# [Records for the exercise]
--

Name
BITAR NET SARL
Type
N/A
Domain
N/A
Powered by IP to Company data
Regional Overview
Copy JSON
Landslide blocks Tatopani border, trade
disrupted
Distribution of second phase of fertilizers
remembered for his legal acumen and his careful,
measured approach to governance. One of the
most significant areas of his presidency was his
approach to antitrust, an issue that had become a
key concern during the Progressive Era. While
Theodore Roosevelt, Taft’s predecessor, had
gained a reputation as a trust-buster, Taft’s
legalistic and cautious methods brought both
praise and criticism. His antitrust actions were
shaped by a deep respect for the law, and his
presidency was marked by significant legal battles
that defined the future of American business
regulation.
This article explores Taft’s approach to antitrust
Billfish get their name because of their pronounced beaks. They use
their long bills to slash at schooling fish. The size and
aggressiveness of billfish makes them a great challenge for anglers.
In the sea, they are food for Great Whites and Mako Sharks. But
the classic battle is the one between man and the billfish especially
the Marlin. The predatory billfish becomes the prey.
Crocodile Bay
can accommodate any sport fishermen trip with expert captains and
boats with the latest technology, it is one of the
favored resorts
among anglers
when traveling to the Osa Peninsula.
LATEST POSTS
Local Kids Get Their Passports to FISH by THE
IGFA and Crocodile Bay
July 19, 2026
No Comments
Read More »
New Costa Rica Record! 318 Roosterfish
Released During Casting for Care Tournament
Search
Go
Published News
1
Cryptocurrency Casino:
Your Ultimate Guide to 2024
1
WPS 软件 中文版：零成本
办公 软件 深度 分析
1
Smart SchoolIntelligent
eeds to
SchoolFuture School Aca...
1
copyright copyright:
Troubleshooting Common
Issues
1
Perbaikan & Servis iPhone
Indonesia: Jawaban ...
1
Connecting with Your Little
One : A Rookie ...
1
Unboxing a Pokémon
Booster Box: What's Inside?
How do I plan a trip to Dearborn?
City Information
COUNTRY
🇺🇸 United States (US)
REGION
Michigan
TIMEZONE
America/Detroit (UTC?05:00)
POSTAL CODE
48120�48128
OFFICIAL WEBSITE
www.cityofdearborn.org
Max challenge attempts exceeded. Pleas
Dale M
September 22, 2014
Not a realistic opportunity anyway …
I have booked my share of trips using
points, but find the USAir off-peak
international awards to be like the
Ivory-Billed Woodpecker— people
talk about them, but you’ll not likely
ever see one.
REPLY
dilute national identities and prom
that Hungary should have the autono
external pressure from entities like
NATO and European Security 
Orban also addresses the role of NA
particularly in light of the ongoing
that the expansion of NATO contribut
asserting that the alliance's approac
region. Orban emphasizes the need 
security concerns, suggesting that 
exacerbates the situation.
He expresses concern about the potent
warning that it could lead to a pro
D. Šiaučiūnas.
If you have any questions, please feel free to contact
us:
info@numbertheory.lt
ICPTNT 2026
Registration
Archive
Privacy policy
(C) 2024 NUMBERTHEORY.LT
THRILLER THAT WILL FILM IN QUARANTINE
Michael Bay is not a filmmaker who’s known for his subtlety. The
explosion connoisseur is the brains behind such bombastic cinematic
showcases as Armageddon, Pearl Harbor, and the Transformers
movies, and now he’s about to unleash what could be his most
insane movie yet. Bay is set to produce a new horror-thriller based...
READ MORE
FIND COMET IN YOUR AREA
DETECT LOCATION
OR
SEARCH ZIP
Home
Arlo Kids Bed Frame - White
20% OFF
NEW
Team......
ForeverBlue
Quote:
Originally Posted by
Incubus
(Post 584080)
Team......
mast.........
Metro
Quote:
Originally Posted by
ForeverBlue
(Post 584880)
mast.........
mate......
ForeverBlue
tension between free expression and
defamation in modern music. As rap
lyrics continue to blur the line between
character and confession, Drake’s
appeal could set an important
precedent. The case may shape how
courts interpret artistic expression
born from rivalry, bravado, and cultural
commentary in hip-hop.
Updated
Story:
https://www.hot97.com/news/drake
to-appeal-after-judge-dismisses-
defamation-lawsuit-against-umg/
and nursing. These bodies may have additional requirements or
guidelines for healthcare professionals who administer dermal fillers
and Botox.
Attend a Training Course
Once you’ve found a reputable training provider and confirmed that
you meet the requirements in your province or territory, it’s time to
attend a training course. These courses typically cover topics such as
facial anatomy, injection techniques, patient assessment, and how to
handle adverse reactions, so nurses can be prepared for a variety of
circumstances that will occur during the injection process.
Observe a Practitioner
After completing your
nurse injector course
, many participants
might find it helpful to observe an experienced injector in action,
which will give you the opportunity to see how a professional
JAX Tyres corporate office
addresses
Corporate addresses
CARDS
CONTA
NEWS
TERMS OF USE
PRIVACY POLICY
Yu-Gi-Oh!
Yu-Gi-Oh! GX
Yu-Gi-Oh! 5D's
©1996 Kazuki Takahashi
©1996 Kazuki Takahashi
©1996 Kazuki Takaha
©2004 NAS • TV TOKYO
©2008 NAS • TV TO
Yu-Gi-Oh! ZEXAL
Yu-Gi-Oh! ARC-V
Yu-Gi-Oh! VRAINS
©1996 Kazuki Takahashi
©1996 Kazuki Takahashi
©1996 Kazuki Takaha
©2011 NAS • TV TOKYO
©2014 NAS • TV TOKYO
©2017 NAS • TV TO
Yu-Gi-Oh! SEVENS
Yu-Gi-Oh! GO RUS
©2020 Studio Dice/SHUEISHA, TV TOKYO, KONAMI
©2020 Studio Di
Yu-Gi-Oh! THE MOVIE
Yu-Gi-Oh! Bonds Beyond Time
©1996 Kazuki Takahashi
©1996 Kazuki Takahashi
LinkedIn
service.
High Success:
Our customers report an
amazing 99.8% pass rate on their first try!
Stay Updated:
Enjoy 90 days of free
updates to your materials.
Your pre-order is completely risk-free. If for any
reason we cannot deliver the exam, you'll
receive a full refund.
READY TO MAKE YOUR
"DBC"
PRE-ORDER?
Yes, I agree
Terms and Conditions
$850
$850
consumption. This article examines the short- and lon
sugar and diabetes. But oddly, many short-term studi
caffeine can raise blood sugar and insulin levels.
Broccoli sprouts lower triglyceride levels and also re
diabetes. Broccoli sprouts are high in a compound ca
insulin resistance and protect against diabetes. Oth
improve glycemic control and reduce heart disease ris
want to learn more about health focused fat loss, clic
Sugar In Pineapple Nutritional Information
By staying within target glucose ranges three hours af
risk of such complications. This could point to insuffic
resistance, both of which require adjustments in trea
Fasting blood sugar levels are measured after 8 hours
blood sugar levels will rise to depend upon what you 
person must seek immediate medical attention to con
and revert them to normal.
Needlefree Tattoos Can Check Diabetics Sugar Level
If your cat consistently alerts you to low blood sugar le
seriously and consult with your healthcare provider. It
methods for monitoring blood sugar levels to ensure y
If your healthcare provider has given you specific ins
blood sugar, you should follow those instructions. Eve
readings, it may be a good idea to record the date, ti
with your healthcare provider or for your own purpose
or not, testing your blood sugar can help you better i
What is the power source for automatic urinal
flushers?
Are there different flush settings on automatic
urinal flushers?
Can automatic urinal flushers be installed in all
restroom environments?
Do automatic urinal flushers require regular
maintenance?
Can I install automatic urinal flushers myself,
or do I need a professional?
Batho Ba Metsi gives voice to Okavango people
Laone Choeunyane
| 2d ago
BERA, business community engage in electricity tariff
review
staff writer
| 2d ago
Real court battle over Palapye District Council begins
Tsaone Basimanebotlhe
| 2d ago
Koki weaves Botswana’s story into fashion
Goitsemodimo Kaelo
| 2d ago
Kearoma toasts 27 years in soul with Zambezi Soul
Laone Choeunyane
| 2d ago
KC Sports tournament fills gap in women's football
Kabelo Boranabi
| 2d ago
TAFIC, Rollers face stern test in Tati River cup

--

# [Task brief]
All of the data above should be set down again exactly.

# [Result of this task]
Name
BITAR NET SARL
Type
N/A
Domain
N/A
Powered by IP to Company data
Regional Overview
Copy JSON
Landslide blocks Tatopani border, trade
disrupted
Distribution of second phase of fertilizers
remembered for his legal acumen and his careful,
measured approach to governance. One of the
most significant areas of his presidency was his
approach to antitrust, an issue that had become a
key concern during the Progressive Era. While
Theodore Roosevelt, Taft’s predecessor, had
gained a reputation as a trust-buster, Taft’s
legalistic and cautious methods brought both
praise and criticism. His antitrust actions were
shaped by a deep respect for the law, and his
presidency was marked by significant legal battles
that defined the future of American business
regulation.
This article explores Taft’s approach to antitrust
Billfish get their name because of their pronounced beaks. They use
their long bills to slash at schooling fish. The size and
aggressiveness of billfish makes them a great challenge for anglers.
In the sea, they are food for Great Whites and Mako Sharks. But
the classic battle is the one between man and the billfish especially
the Marlin. The predatory billfish becomes the prey.
Crocodile Bay
can accommodate any sport fishermen trip with expert captains and
boats with the latest technology, it is one of the
favored resorts
among anglers
when traveling to the Osa Peninsula.
LATEST POSTS
Local Kids Get Their Passports to FISH by THE
IGFA and Crocodile Bay
July 19, 2026
No Comments
Read More »
New Costa Rica Record! 318 Roosterfish
Released During Casting for Care Tournament
Search
Go
Published News
1
Cryptocurrency Casino:
Your Ultimate Guide to 2024
1
WPS 软件 中文版：零成本
办公 软件 深度 分析
1
Smart SchoolIntelligent
eeds to
SchoolFuture School Aca...
1
copyright copyright:
Troubleshooting Common
Issues
1
Perbaikan & Servis iPhone
Indonesia: Jawaban ...
1
Connecting with Your Little
One : A Rookie ...
1
Unboxing a Pokémon
Booster Box: What's Inside?
How do I plan a trip to Dearborn?
City Information
COUNTRY
🇺🇸 United States (US)
REGION
Michigan
TIMEZONE
America/Detroit (UTC?05:00)
POSTAL CODE
48120�48128
OFFICIAL WEBSITE
www.cityofdearborn.org
Max challenge attempts exceeded. Pleas
Dale M
September 22, 2014
Not a realistic opportunity anyway …
I have booked my share of trips using
points, but find the USAir off-peak
international awards to be like the
Ivory-Billed Woodpecker— people
talk about them, but you’ll not likely
ever see one.
REPLY
dilute national identities and prom
that Hungary should have the autono
external pressure from entities like
NATO and European Security 
Orban also addresses the role of NA
particularly in light of the ongoing
that the expansion of NATO contribut
asserting that the alliance's approac
region. Orban emphasizes the need 
security concerns, suggesting that 
exacerbates the situation.
He expresses concern about the potent
warning that it could lead to a pro
D. Šiaučiūnas.
If you have any questions, please feel free to contact
us:
info@numbertheory.lt
ICPTNT 2026
Registration
Archive
Privacy policy
(C) 2024 NUMBERTHEORY.LT
THRILLER THAT WILL FILM IN QUARANTINE
Michael Bay is not a filmmaker who’s known for his subtlety. The
explosion connoisseur is the brains behind such bombastic cinematic
showcases as Armageddon, Pearl Harbor, and the Transformers
movies, and now he’s about to unleash what could be his most
insane movie yet. Bay is set to produce a new horror-thriller based...
READ MORE
FIND COMET IN YOUR AREA
DETECT LOCATION
OR
SEARCH ZIP
Home
Arlo Kids Bed Frame - White
20% OFF
NEW
Team......
ForeverBlue
Quote:
Originally Posted by
Incubus
(Post 584080)
Team......
mast.........
Metro
Quote:
Originally Posted by
ForeverBlue
(Post 584880)
mast.........
mate......
ForeverBlue
tension between free expression and
defamation in modern music. As rap
lyrics continue to blur the line between
character and confession, Drake’s
appeal could set an important
precedent. The case may shape how
courts interpret artistic expression
born from rivalry, bravado, and cultural
commentary in hip-hop.
Updated
Story:
https://www.hot97.com/news/drake
to-appeal-after-judge-dismisses-
defamation-lawsuit-against-umg/
and nursing. These bodies may have additional requirements or
guidelines for healthcare professionals who administer dermal fillers
and Botox.
Attend a Training Course
Once you’ve found a reputable training provider and confirmed that
you meet the requirements in your province or territory, it’s time to
attend a training course. These courses typically cover topics such as
facial anatomy, injection techniques, patient assessment, and how to
handle adverse reactions, so nurses can be prepared for a variety of
circumstances that will occur during the injection process.
Observe a Practitioner
After completing your
nurse injector course
, many participants
might find it helpful to observe an experienced injector in action,
which will give you the opportunity to see how a professional
JAX Tyres corporate office
addresses
Corporate addresses
CARDS
CONTA
NEWS
TERMS OF USE
PRIVACY POLICY
Yu-Gi-Oh!
Yu-Gi-Oh! GX
Yu-Gi-Oh! 5D's
©1996 Kazuki Takahashi
©1996 Kazuki Takahashi
©1996 Kazuki Takaha
©2004 NAS • TV TOKYO
©2008 NAS • TV TO
Yu-Gi-Oh! ZEXAL
Yu-Gi-Oh! ARC-V
Yu-Gi-Oh! VRAINS
©1996 Kazuki Takahashi
©1996 Kazuki Takahashi
©1996 Kazuki Takaha
©2011 NAS • TV TOKYO
©2014 NAS • TV TOKYO
©2017 NAS • TV TO
Yu-Gi-Oh! SEVENS
Yu-Gi-Oh! GO RUS
©2020 Studio Dice/SHUEISHA, TV TOKYO, KONAMI
©2020 Studio Di
Yu-Gi-Oh! THE MOVIE
Yu-Gi-Oh! Bonds Beyond Time
©1996 Kazuki Takahashi
©1996 Kazuki Takahashi
LinkedIn
service.
High Success:
Our customers report an
amazing 99.8% pass rate on their first try!
Stay Updated:
Enjoy 90 days of free
updates to your materials.
Your pre-order is completely risk-free. If for any
reason we cannot deliver the exam, you'll
receive a full refund.
READY TO MAKE YOUR
"DBC"
PRE-ORDER?
Yes, I agree
Terms and Conditions
$850
$850
consumption. This article examines the short- and lon
sugar and diabetes. But oddly, many short-term studi
caffeine can raise blood sugar and insulin levels.
Broccoli sprouts lower triglyceride levels and also re
diabetes. Broccoli sprouts are high in a compound ca
insulin resistance and protect against diabetes. Oth
improve glycemic control and reduce heart disease ris
want to learn more about health focused fat loss, clic
Sugar In Pineapple Nutritional Information
By staying within target glucose ranges three hours af
risk of such complications. This could point to insuffic
resistance, both of which require adjustments in trea
Fasting blood sugar levels are measured after 8 hours
blood sugar levels will rise to depend upon what you 
person must seek immediate medical attention to con
and revert them to normal.
Needlefree Tattoos Can Check Diabetics Sugar Level
If your cat consistently alerts you to low blood sugar le
seriously and consult with your healthcare provider. It
methods for monitoring blood sugar levels to ensure y
If your healthcare provider has given you specific ins
blood sugar, you should follow those instructions. Eve
readings, it may be a good idea to record the date, ti
with your healthcare provider or for your own purpose
or not, testing your blood sugar can help you better i
What is the power source for automatic urinal
flushers?
Are there different flush settings on automatic
urinal flushers?
Can automatic urinal flushers be installed in all
restroom environments?
Do automatic urinal flushers require regular
maintenance?
Can I install automatic urinal flushers myself,
or do I need a professional?
Batho Ba Metsi gives voice to Okavango people
Laone Choeunyane
| 2d ago
BERA, business community engage in electricity tariff
review
staff writer
| 2d ago
Real court battle over Palapye District Council begins
Tsaone Basimanebotlhe
| 2d ago
Koki weaves Botswana’s story into fashion
Goitsemodimo Kaelo
| 2d ago
Kearoma toasts 27 years in soul with Zambezi Soul
Laone Choeunyane
| 2d ago
KC Sports tournament fills gap in women's football
Kabelo Boranabi
| 2d ago
TAFIC, Rollers face stern test in Tati River cup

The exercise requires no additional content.